- _WHAT NEEDS TO BE DONE_: Please reproduce every record exactly as written, leaving out the pictures.
◆ ◆ ◆ ◆ ◆ ◆ ◆
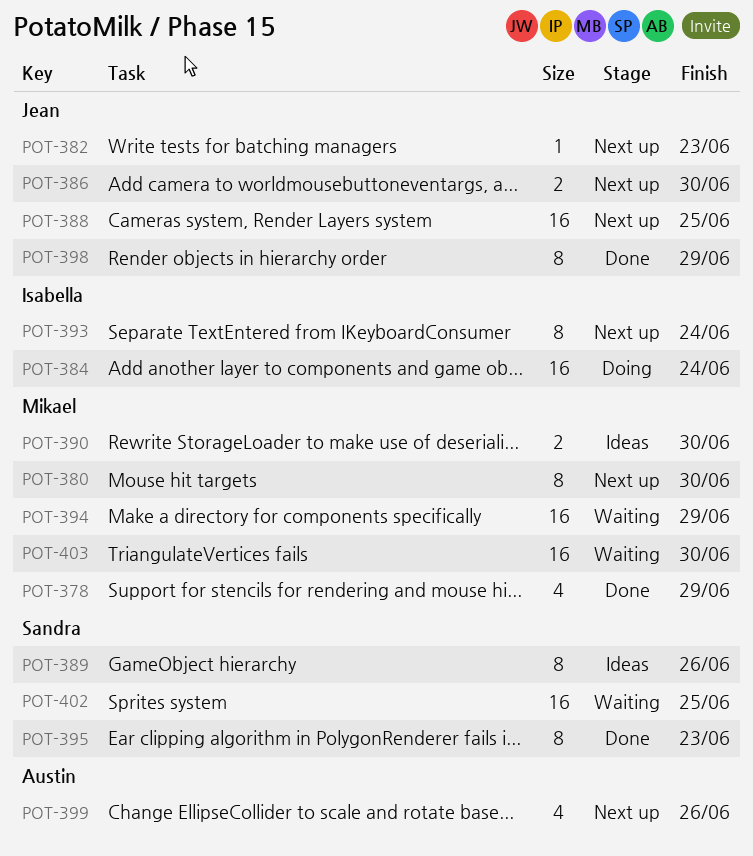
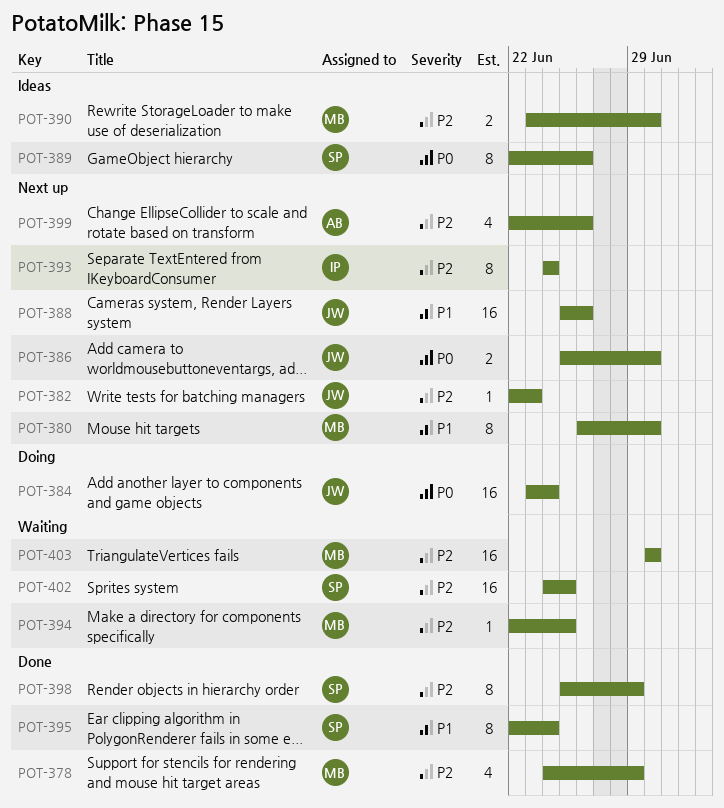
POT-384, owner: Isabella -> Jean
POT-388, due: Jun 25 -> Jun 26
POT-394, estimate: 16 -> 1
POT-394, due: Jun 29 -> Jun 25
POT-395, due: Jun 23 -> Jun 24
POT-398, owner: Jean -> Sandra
◆ ◆ ◆ ◆ ◆ ◆ ◆
- _COMPLETED TASK_:
POT-384, owner: Isabella -> Jean
POT-388, due: Jun 25 -> Jun 26
POT-394, estimate: 16 -> 1
POT-394, due: Jun 29 -> Jun 25
POT-395, due: Jun 23 -> Jun 24
POT-398, owner: Jean -> Sandra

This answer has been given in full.